== PROVIDED RECORDS ==

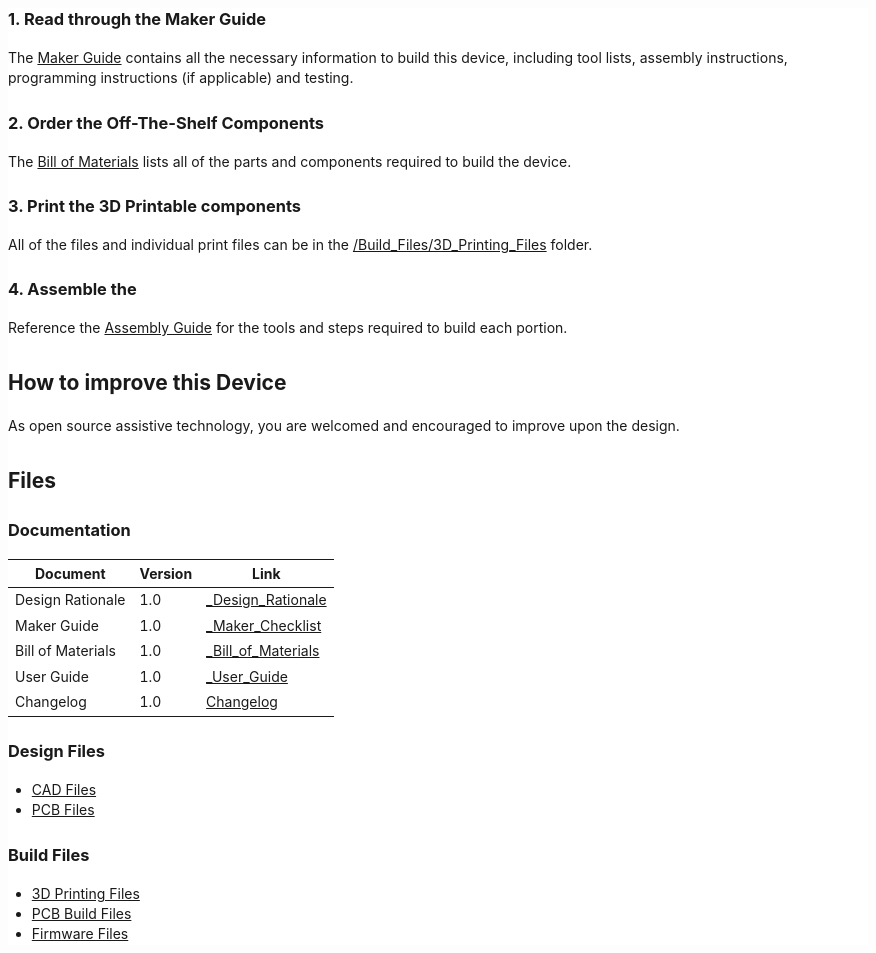 ### 1. Read through the Maker Guide

The [Maker Guide](/Documentation/<Device_Name>_Maker_Guide.pdf)  contains all the necessary information to build this device, including tool lists, assembly instructions, programming instructions (if applicable) and testing.


### 2. Order the Off-The-Shelf Components

The [Bill of Materials](/Documentation/<Device_Name>_BOM.xlsx) lists all of the parts and components required to build the device.


### 3. Print the 3D Printable components

All of the files and individual print files can be in the [/Build_Files/3D_Printing_Files](/Build_Files/3D_Printing_Files/) folder.

### 4. Assemble the <DeviceName>

Reference the [Assembly Guide](/Documentation/<Device_Name>_Assembly_Guide.pdf) for the tools and steps required to build each portion.

## How to improve this Device
As open source assistive technology, you are welcomed and encouraged to improve upon the design. 

## Files
### Documentation
| Document             | Version | Link |
|----------------------|---------|------|
| Design Rationale     | 1.0     | [<DeviceName>_Design_Rationale](/Documentation/<Device_Name>_Design_Rationale.pdf)     |
| Maker Guide          | 1.0     | [<DeviceName>_Maker_Checklist](/Documentation/<Device_Name>_Maker_Guide.pdf)     |
| Bill of Materials    | 1.0     | [<DeviceName>_Bill_of_Materials](/Documentation/<Device_Name>_BOM.xlsx)     |
| User Guide           | 1.0     | [<DeviceName>_User_Guide](/Documentation/<Device_Name>_Quick_Guide.pdf)    |
| Changelog            | 1.0     | [Changelog](CHANGES.txt)     |

### Design Files

 - [CAD Files](/Design_Files/CAD_Design_Files)
 - [PCB Files](/Design_Files/PCB_Design_Files)


### Build Files
 - [3D Printing Files](/Build_Files/3D_Printing_Files)
 - [PCB Build Files](/Build_Files/PCB_Build_Files)
 - [Firmware Files](/Build/Firmware_Files)

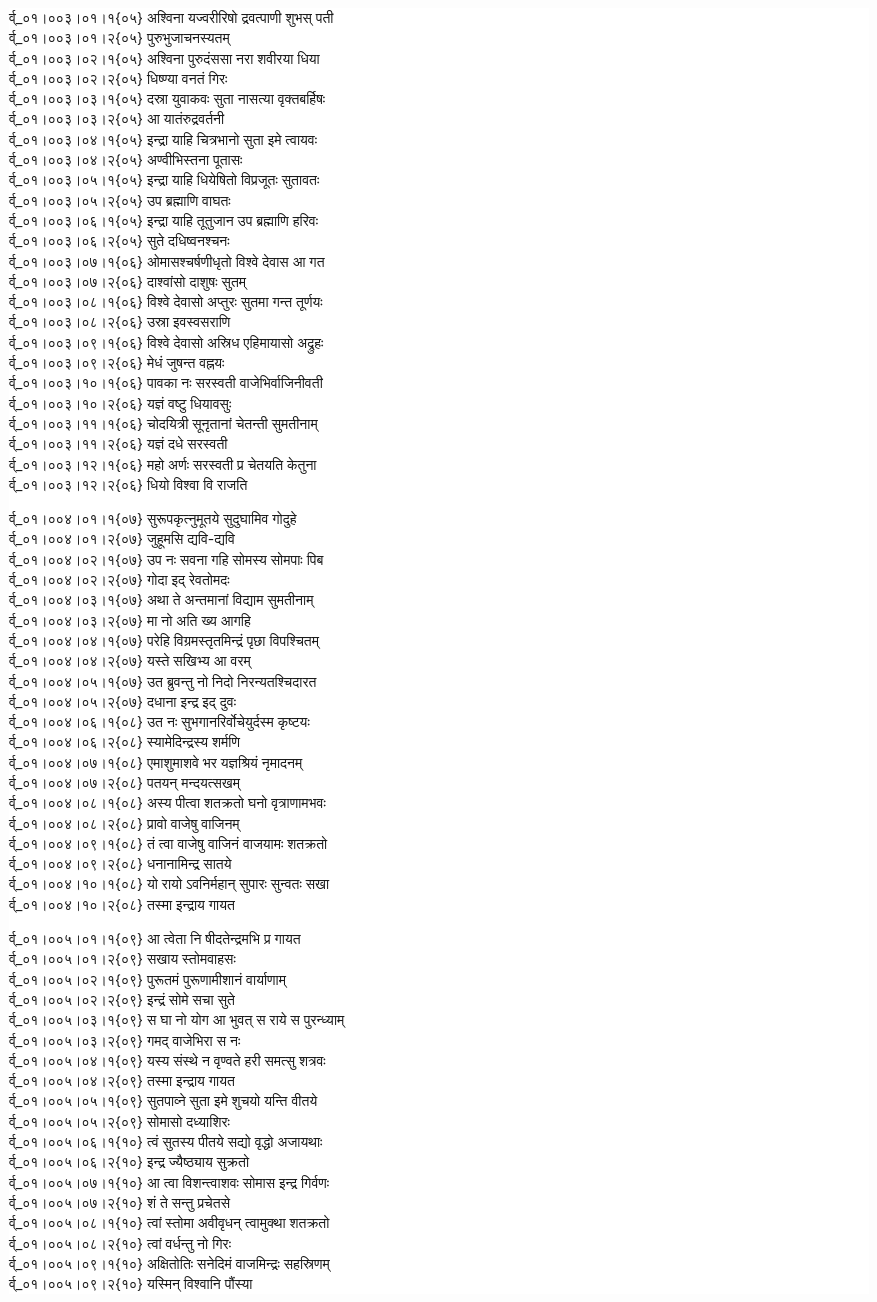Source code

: र्व्_०१।००३।०१।१{०५} अश्विना यज्वरीरिषो द्रवत्पाणी शुभस् पती  
र्व्_०१।००३।०१।२{०५} पुरुभुजाचनस्यतम्  
र्व्_०१।००३।०२।१{०५} अश्विना पुरुदंससा नरा शवीरया धिया  
र्व्_०१।००३।०२।२{०५} धिष्ण्या वनतं गिरः  
र्व्_०१।००३।०३।१{०५} दस्रा युवाकवः सुता नासत्या वृक्तबर्हिषः  
र्व्_०१।००३।०३।२{०५} आ यातंरुद्रवर्तनी  
र्व्_०१।००३।०४।१{०५} इन्द्रा याहि चित्रभानो सुता इमे त्वायवः  
र्व्_०१।००३।०४।२{०५} अण्वीभिस्तना पूतासः  
र्व्_०१।००३।०५।१{०५} इन्द्रा याहि धियेषितो विप्रजूतः सुतावतः  
र्व्_०१।००३।०५।२{०५} उप ब्रह्माणि वाघतः  
र्व्_०१।००३।०६।१{०५} इन्द्रा याहि तूतुजान उप ब्रह्माणि हरिवः  
र्व्_०१।००३।०६।२{०५} सुते दधिष्वनश्चनः  
र्व्_०१।००३।०७।१{०६} ओमासश्चर्षणीधृतो विश्वे देवास आ गत  
र्व्_०१।००३।०७।२{०६} दाश्वांसो दाशुषः सुतम्  
र्व्_०१।००३।०८।१{०६} विश्वे देवासो अप्तुरः सुतमा गन्त तूर्णयः  
र्व्_०१।००३।०८।२{०६} उस्रा इवस्वसराणि  
र्व्_०१।००३।०९।१{०६} विश्वे देवासो अस्रिध एहिमायासो अद्रुहः  
र्व्_०१।००३।०९।२{०६} मेधं जुषन्त वह्नयः  
र्व्_०१।००३।१०।१{०६} पावका नः सरस्वती वाजेभिर्वाजिनीवती  
र्व्_०१।००३।१०।२{०६} यज्ञं वष्टु धियावसुः  
र्व्_०१।००३।११।१{०६} चोदयित्री सूनृतानां चेतन्ती सुमतीनाम्  
र्व्_०१।००३।११।२{०६} यज्ञं दधे सरस्वती  
र्व्_०१।००३।१२।१{०६} महो अर्णः सरस्वती प्र चेतयति केतुना  
र्व्_०१।००३।१२।२{०६} धियो विश्वा वि राजति   
    
र्व्_०१।००४।०१।१{०७} सुरूपकृत्नुमूतये सुदुघामिव गोदुहे  
र्व्_०१।००४।०१।२{०७} जुहूमसि द्यवि-द्यवि  
र्व्_०१।००४।०२।१{०७} उप नः सवना गहि सोमस्य सोमपाः पिब  
र्व्_०१।००४।०२।२{०७} गोदा इद् रेवतोमदः  
र्व्_०१।००४।०३।१{०७} अथा ते अन्तमानां विद्याम सुमतीनाम्  
र्व्_०१।००४।०३।२{०७} मा नो अति ख्य आगहि  
र्व्_०१।००४।०४।१{०७} परेहि विग्रमस्तृतमिन्द्रं पृछा विपश्चितम्  
र्व्_०१।००४।०४।२{०७} यस्ते सखिभ्य आ वरम्  
र्व्_०१।००४।०५।१{०७} उत ब्रुवन्तु नो निदो निरन्यतश्चिदारत  
र्व्_०१।००४।०५।२{०७} दधाना इन्द्र इद् दुवः  
र्व्_०१।००४।०६।१{०८} उत नः सुभगानरिर्वोचेयुर्दस्म कृष्टयः  
र्व्_०१।००४।०६।२{०८} स्यामेदिन्द्रस्य शर्मणि  
र्व्_०१।००४।०७।१{०८} एमाशुमाशवे भर यज्ञश्रियं नृमादनम्  
र्व्_०१।००४।०७।२{०८} पतयन् मन्दयत्सखम्  
र्व्_०१।००४।०८।१{०८} अस्य पीत्वा शतक्रतो घनो वृत्राणामभवः  
र्व्_०१।००४।०८।२{०८} प्रावो वाजेषु वाजिनम्  
र्व्_०१।००४।०९।१{०८} तं त्वा वाजेषु वाजिनं वाजयामः शतक्रतो  
र्व्_०१।००४।०९।२{०८} धनानामिन्द्र सातये  
र्व्_०१।००४।१०।१{०८} यो रायो ऽवनिर्महान् सुपारः सुन्वतः सखा  
र्व्_०१।००४।१०।२{०८} तस्मा इन्द्राय गायत   
    
र्व्_०१।००५।०१।१{०९} आ त्वेता नि षीदतेन्द्रमभि प्र गायत  
र्व्_०१।००५।०१।२{०९} सखाय स्तोमवाहसः  
र्व्_०१।००५।०२।१{०९} पुरूतमं पुरूणामीशानं वार्याणाम्  
र्व्_०१।००५।०२।२{०९} इन्द्रं सोमे सचा सुते  
र्व्_०१।००५।०३।१{०९} स घा नो योग आ भुवत् स राये स पुरन्ध्याम्  
र्व्_०१।००५।०३।२{०९} गमद् वाजेभिरा स नः  
र्व्_०१।००५।०४।१{०९} यस्य संस्थे न वृण्वते हरी समत्सु शत्रवः  
र्व्_०१।००५।०४।२{०९} तस्मा इन्द्राय गायत  
र्व्_०१।००५।०५।१{०९} सुतपाव्ने सुता इमे शुचयो यन्ति वीतये  
र्व्_०१।००५।०५।२{०९} सोमासो दध्याशिरः  
र्व्_०१।००५।०६।१{१०} त्वं सुतस्य पीतये सद्यो वृद्धो अजायथाः  
र्व्_०१।००५।०६।२{१०} इन्द्र ज्यैष्ठ्याय सुक्रतो  
र्व्_०१।००५।०७।१{१०} आ त्वा विशन्त्वाशवः सोमास इन्द्र गिर्वणः  
र्व्_०१।००५।०७।२{१०} शं ते सन्तु प्रचेतसे  
र्व्_०१।००५।०८।१{१०} त्वां स्तोमा अवीवृधन् त्वामुक्था शतक्रतो  
र्व्_०१।००५।०८।२{१०} त्वां वर्धन्तु नो गिरः  
र्व्_०१।००५।०९।१{१०} अक्षितोतिः सनेदिमं वाजमिन्द्रः सहस्रिणम्  
र्व्_०१।००५।०९।२{१०} यस्मिन् विश्वानि पौंस्या  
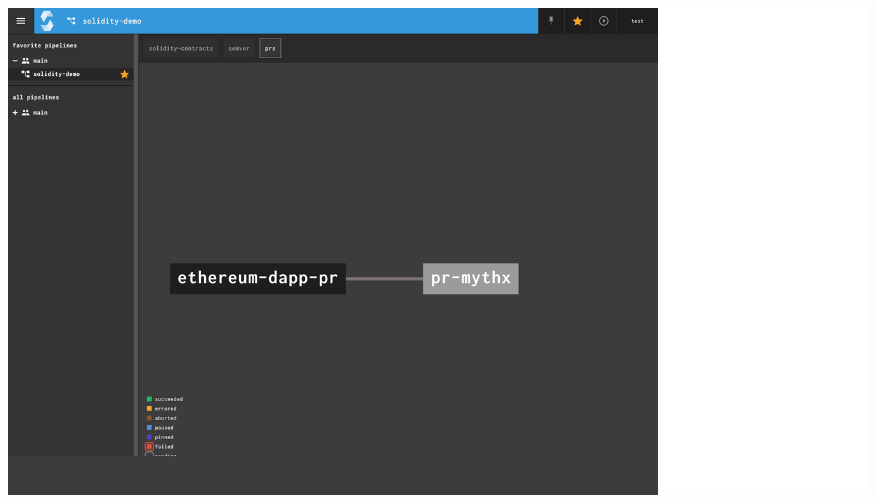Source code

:  <img src="images/pipeline_pr_mythx.png" align="center" width="650">
 <p align="center">


<p align="center">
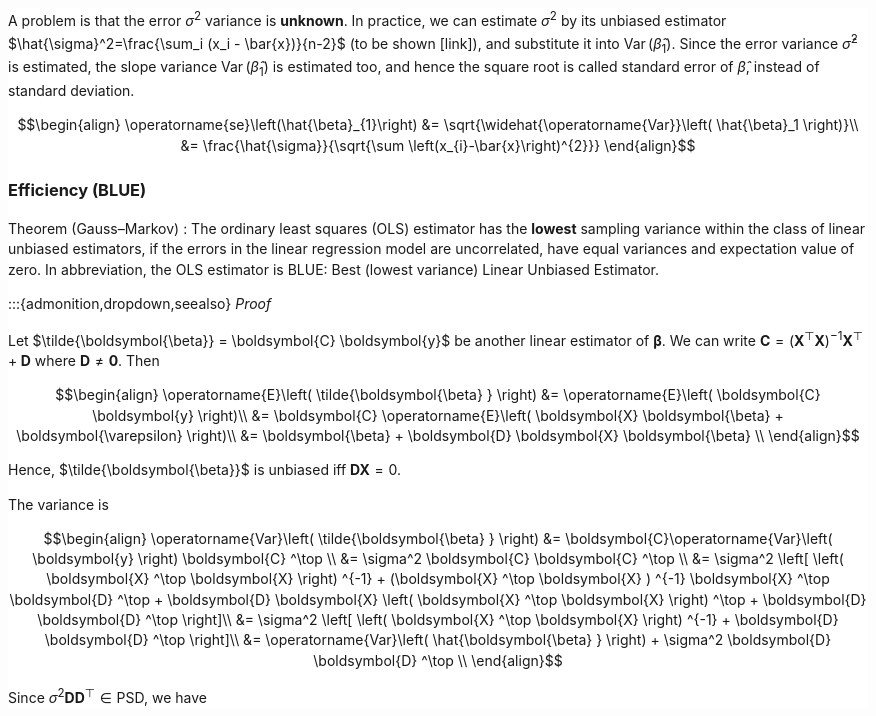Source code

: A problem is that the error $\sigma^2$ variance is **unknown**. In practice, we can estimate $\sigma^2$ by its unbiased estimator $\hat{\sigma}^2=\frac{\sum_i (x_i - \bar{x})}{n-2}$ (to be shown \[link\]), and substitute it into $\operatorname{Var}\left( \hat{\beta}_1 \right)$. Since the error variance $\hat{\sigma}^2$ is estimated, the slope variance $\operatorname{Var}\left( \hat{\beta}_1 \right)$ is estimated too, and hence the square root is called standard error of $\hat{\beta}$, instead of standard deviation.

$$\begin{align}
\operatorname{se}\left(\hat{\beta}_{1}\right)
&= \sqrt{\widehat{\operatorname{Var}}\left( \hat{\beta}_1 \right)}\\
&= \frac{\hat{\sigma}}{\sqrt{\sum \left(x_{i}-\bar{x}\right)^{2}}}
\end{align}$$

### Efficiency (BLUE)

Theorem (Gauss–Markov)
: The ordinary least squares (OLS) estimator has the **lowest** sampling variance within the class of linear unbiased estimators, if the errors in the linear regression model are uncorrelated, have equal variances and expectation value of zero. In abbreviation, the OLS estimator is BLUE: Best (lowest variance) Linear Unbiased Estimator.

:::{admonition,dropdown,seealso} *Proof*

Let $\tilde{\boldsymbol{\beta}} = \boldsymbol{C} \boldsymbol{y}$ be another linear estimator of $\boldsymbol{\beta}$. We can write $\boldsymbol{C} = \left( \boldsymbol{X} ^\top \boldsymbol{X} \right)^{-1} \boldsymbol{X} ^\top + \boldsymbol{D}$ where $\boldsymbol{D} \ne \boldsymbol{0}$. Then

$$\begin{align}
  \operatorname{E}\left( \tilde{\boldsymbol{\beta} } \right)
  &= \operatorname{E}\left( \boldsymbol{C} \boldsymbol{y}   \right)\\
  &= \boldsymbol{C} \operatorname{E}\left( \boldsymbol{X} \boldsymbol{\beta} + \boldsymbol{\varepsilon}  \right)\\
  &= \boldsymbol{\beta} + \boldsymbol{D} \boldsymbol{X} \boldsymbol{\beta} \\
  \end{align}$$

Hence, $\tilde{\boldsymbol{\beta}}$ is unbiased iff $\boldsymbol{D} \boldsymbol{X} = 0$.

The variance is

$$\begin{align}
  \operatorname{Var}\left( \tilde{\boldsymbol{\beta} } \right)
  &= \boldsymbol{C}\operatorname{Var}\left( \boldsymbol{y}  \right) \boldsymbol{C} ^\top \\
  &= \sigma^2 \boldsymbol{C} \boldsymbol{C} ^\top \\
  &= \sigma^2 \left[ \left( \boldsymbol{X} ^\top \boldsymbol{X}  \right) ^{-1}  + (\boldsymbol{X} ^\top \boldsymbol{X} ) ^{-1} \boldsymbol{X} ^\top \boldsymbol{D} ^\top + \boldsymbol{D} \boldsymbol{X} \left( \boldsymbol{X} ^\top \boldsymbol{X}  \right) ^\top  + \boldsymbol{D} \boldsymbol{D} ^\top  \right]\\
  &= \sigma^2 \left[ \left( \boldsymbol{X} ^\top \boldsymbol{X}  \right) ^{-1} + \boldsymbol{D} \boldsymbol{D} ^\top  \right]\\
  &= \operatorname{Var}\left( \hat{\boldsymbol{\beta} } \right) + \sigma^2 \boldsymbol{D} \boldsymbol{D} ^\top \\
  \end{align}$$

Since $\sigma^2 \boldsymbol{D} \boldsymbol{D} ^\top \in \mathrm{PSD}$, we have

===

__PROMPT__
Which lines of the records above contain the word "Bill"? Copy each of them.

__SOLVED PROBLEM__
The [Bill of Materials](/Documentation/<Device_Name>_BOM.xlsx) lists all of the parts and components required to build the device.
| Bill of Materials    | 1.0     | [<DeviceName>_Bill_of_Materials](/Documentation/<Device_Name>_BOM.xlsx)     |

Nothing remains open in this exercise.